• **BRIEF**: From the first line to the last, output the data exactly as it stands, minus its pictures.

• **DATA TO USE**:
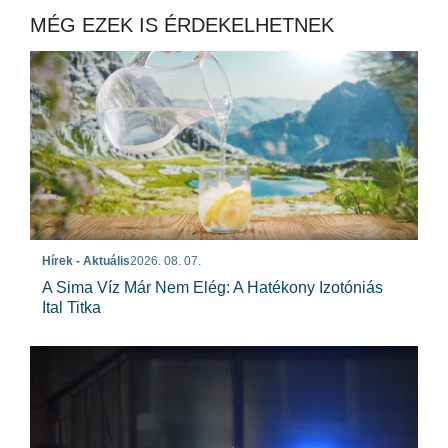
MÉG EZEK IS ÉRDEKELHETNEK
Hírek - Aktuális
2026. 08. 07.
A Sima Víz Már Nem Elég: A Hatékony Izotóniás
Ital Titka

• **TASK OUTPUT**:
MÉG EZEK IS ÉRDEKELHETNEK
Hírek - Aktuális
2026. 08. 07.
A Sima Víz Már Nem Elég: A Hatékony Izotóniás
Ital Titka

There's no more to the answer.